47. Comme il parlait encore, voici une troupe, et le nommé Judas, l'un des douze, marchait devant eux, et il s'approcha de Jésus pour l'embrasser. 48. Mais Jésus lui dit : Judas, par un baiser tu trahis le fils de l'homme ? 49. Et ceux qui étaient avec lui, voyant ce qui allait arriver, lui dirent : Seigneur, frapperons-nous de l'épée ? 50. Et l'un d'entre eux frappa le serviteur du souverain sacrificateur, et lui emporta l'oreille droite. 51. Mais Jésus répondant, dit : Laissez faire. Et lui ayant touché l'oreille, il le guérit. 52. Puis Jésus dit aux principaux sacrificateurs et aux officiers du temple et aux anciens, qui étaient venus contre lui : Vous êtes sortis avec des épées et des bâtons comme contre un brigand ; 53. pendant que j'étais tous les jours avec vous, dans le temple, vous n'avez point mis les mains sur moi ! Mais c'est ici votre heure et la puissance des ténèbres.

PLAN
  1. L'agonie de Jésus
    Jésus va, selon sa coutume, avec ses disciples, à la montagne des Oliviers. Arrivé là, il les invite à prier. Lui-même s'éloigne à la distance d'un jet de pierre. Tout en se soumettant à la volonté de son Père, il le supplie d'éloigner la coupe. Un ange vient le fortifier. Sa sueur est de sang. Revenu auprès de ses disciples, il les trouve endormis et les exhorte à prier pour ne pas tomber dans la tentation. (39-46.)
  2. L'arrestation de Jésus
    Comme il parle encore, survient une troupe conduite par Judas. Celui-ci baise Jésus. Jésus lui dit : C'est par un baiser que tu trahis le fils de l'homme ! Les disciples demandent à Jésus s'ils doivent frapper de l'épée ; l'un d'eux coupe l'oreille droite du serviteur du souverain sacrificateur. Jésus arrête les siens et guérit le blessé. Puis il constate que ses adversaires sont venus après lui comme après un brigand, tandis qu'il était tous les jours dans le temple. C'est leur heure, où la puissance des ténèbres se déploie. (47-53.)
NOTES
22.39 Et étant sorti, il s'en alla, selon sa coutume, à la montagne des Oliviers. Et les disciples aussi le suivirent.
  Gethsémané.

39 à 53 L'agonie de Jésus.

Voir, sur les souffrances morales de Jésus en Gethsémané, Matthieu 26.36-46 ; Marc 14.32-42, notes.

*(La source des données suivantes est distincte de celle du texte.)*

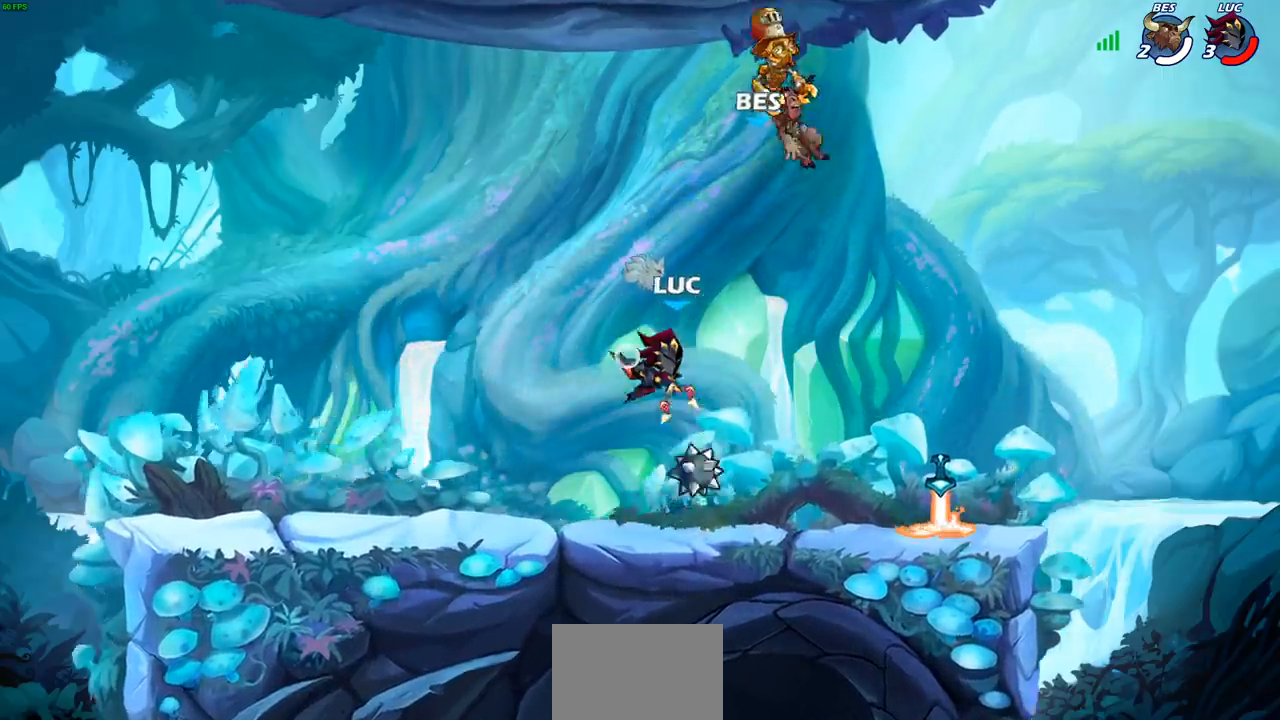
{"buttons": ["R1"], "left_stick": "down", "right_stick": "center", "events": [[33, "R1", "up"], [150, "R1", "down"], [183, "R1", "up"], [233, "left_stick", "center"], [417, "left_stick", "down"], [483, "R1", "down"]]}
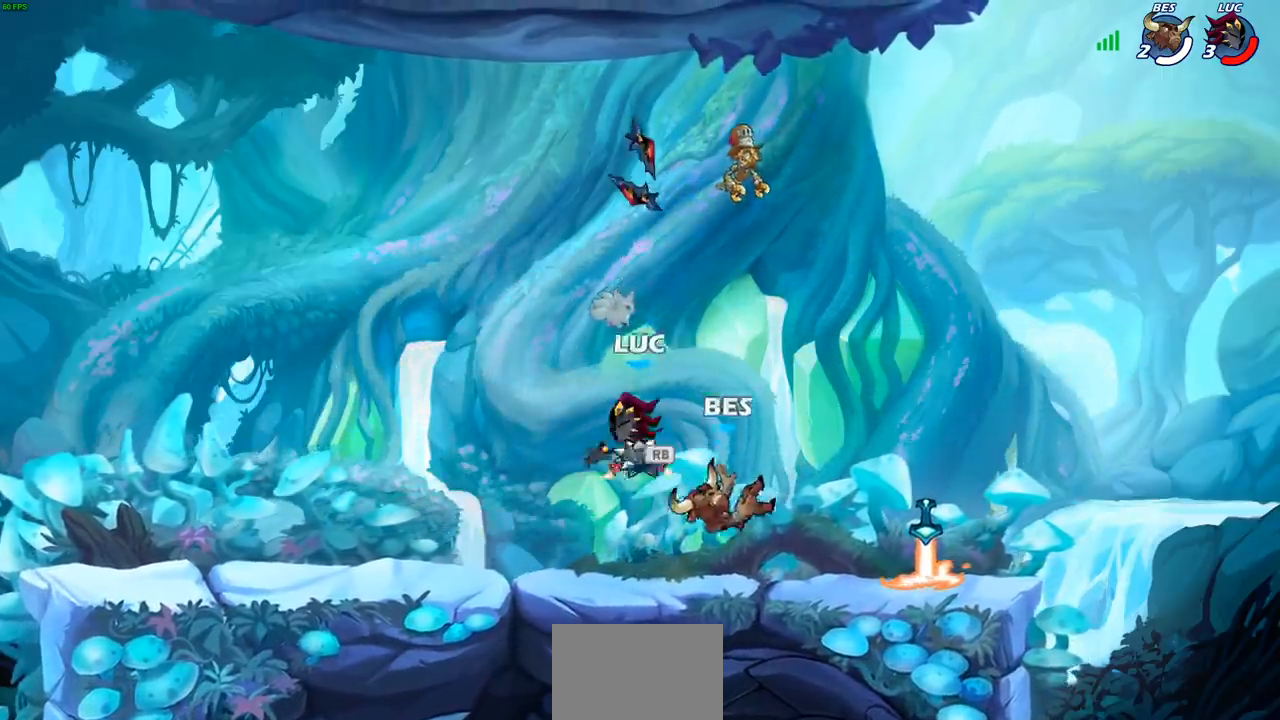
{"buttons": [], "left_stick": "down-right", "right_stick": "center", "events": [[33, "CROSS", "down"], [67, "left_stick", "center"], [133, "R1", "up"], [150, "CROSS", "up"], [317, "left_stick", "right"], [467, "left_stick", "down-right"]]}
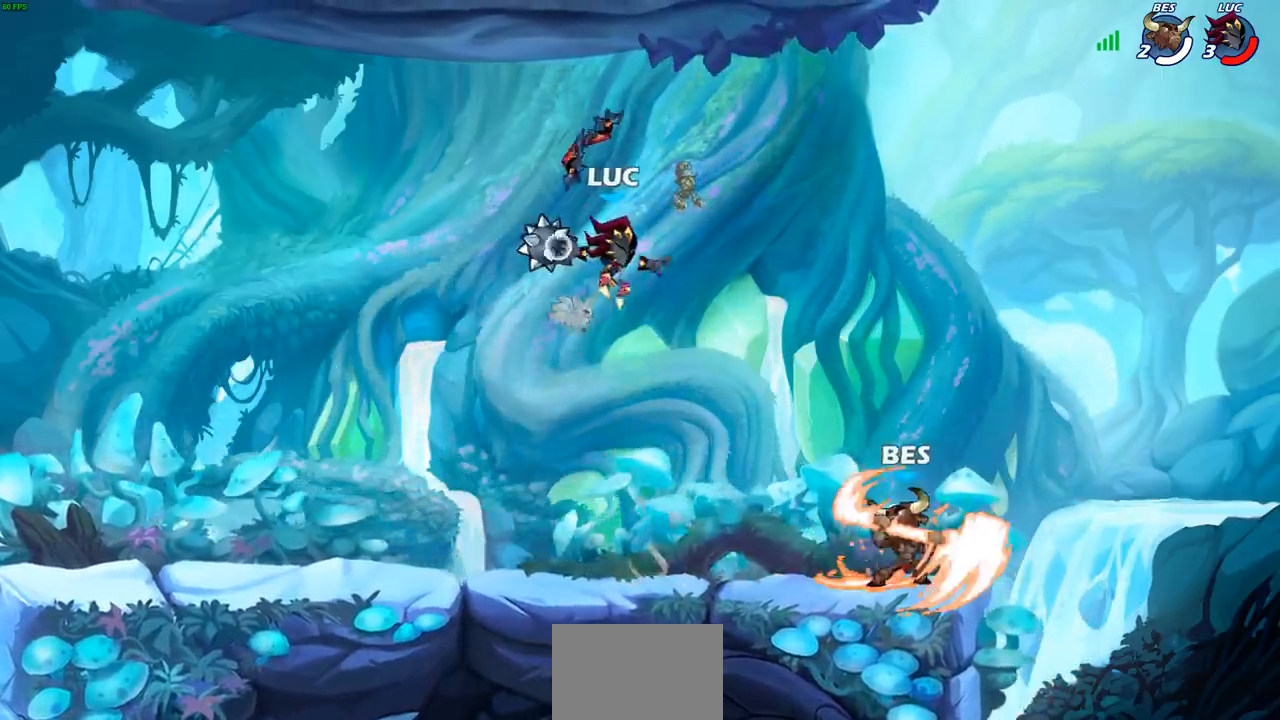
{"buttons": [], "left_stick": "left", "right_stick": "center", "events": [[17, "R1", "down"], [83, "R1", "up"], [133, "left_stick", "center"], [417, "left_stick", "left"]]}
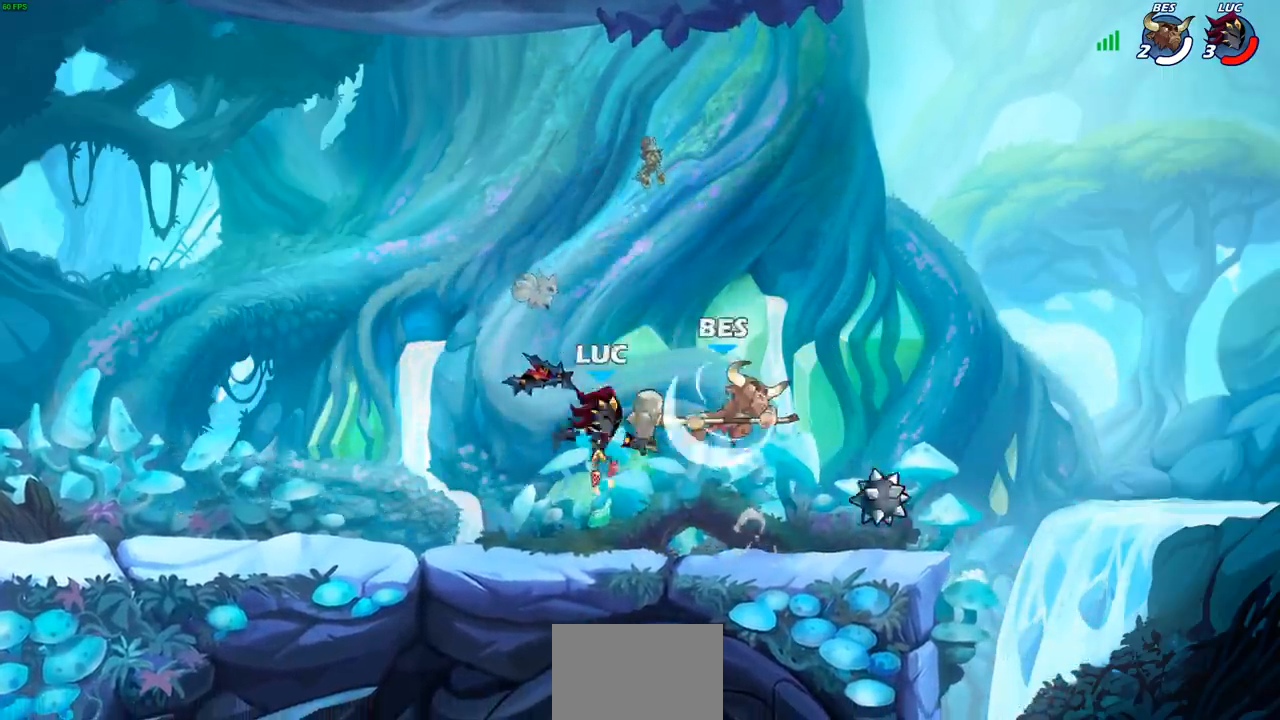
{"buttons": [], "left_stick": "down-right", "right_stick": "center", "events": [[183, "left_stick", "up-left"], [200, "CROSS", "down"], [267, "CROSS", "up"], [267, "R1", "down"], [367, "R1", "up"], [400, "left_stick", "up-right"], [483, "left_stick", "down-right"]]}
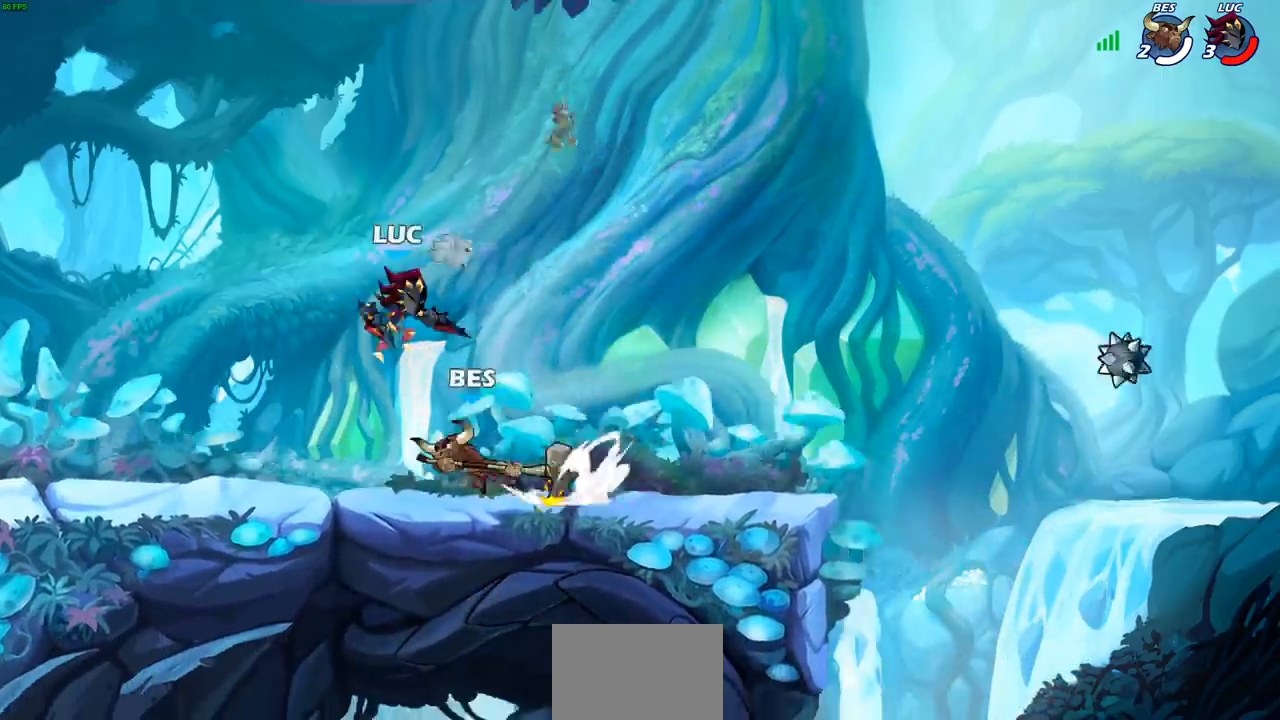
{"buttons": [], "left_stick": "center", "right_stick": "center", "events": [[117, "left_stick", "center"], [167, "SQUARE", "down"], [233, "SQUARE", "up"]]}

Luc rapporte cette scène plus en abrégé que les deux premiers évangélistes ; mais il y ajoute quelques traits importants qui lui sont propres, et que nous devons relever.

- Etant sorti, de la maison et de la ville, il descendit dans la vallée du Cédron ; au delà du torrent s'élève la montagne des Oliviers. Au pied de cette montagne, se trouvait, dans un lieu solitaire, le jardin de Gethsémané, qu'on montre encore aux voyageurs. Il s'y rendit selon sa coutume, ajoute Luc, parce que, quand il était à Jérusalem, (comparez Luc 21.37,38) il se retirait dans cette solitude avec ses disciples. Il ne cherche donc pas à échapper à Judas.

22.40 Mais quand il fut arrivé en cet endroit, il leur dit : Priez pour ne pas entrer en tentation.
  D'après Matthieu et Marc, Jésus adressa cette exhortation aux disciples un peu plus tard, après avoir prié lui-même, et lorsque, revenant à eux, il les trouva endormis.

Mais il est probable qu'il les exhorta plus d'une fois à la vigilance et à la prière, (verset 46) dans cette nuit terrible, où Satan allait les "cribler comme le blé." (verset 31)

22.41 Et lui-même s'éloigna d'eux à la distance d'environ un jet de pierre, et s'étant mis à genoux, il priait,
  Lui-même, lui seul, en particulier, s'éloigna d'eux.

Ici se trouve un verbe au passif qui indique un mouvement violent : il fut arraché, entraîné loin d'eux par la force de l'angoisse, qui lui faisait éprouver l'impérieux besoin d'être seul, seul avec Dieu.

Et c'est devant Dieu, en effet, qu'il se mit à genoux et pria.

Matthieu dit ici qu'il "tomba sur son visage,"

Marc qu'il "tomba sur la terre."

22.42 en disant : Père, si tu voulais éloigner de moi cette coupe ! Toutefois, que ce ne soit pas ma volonté, mais la tienne qui se fasse.
  Grec : si tu veux faire passer cette coupe loin de moi ! Après ce mot : si tu veux on attendrait l'impératif fais passer, et c'est ainsi que corrigent, d'après Marc, Sin., B, D et quelques autres manuscrits, mais il est naturel que dans la violence de l'émotion la phrase soit incorrecte.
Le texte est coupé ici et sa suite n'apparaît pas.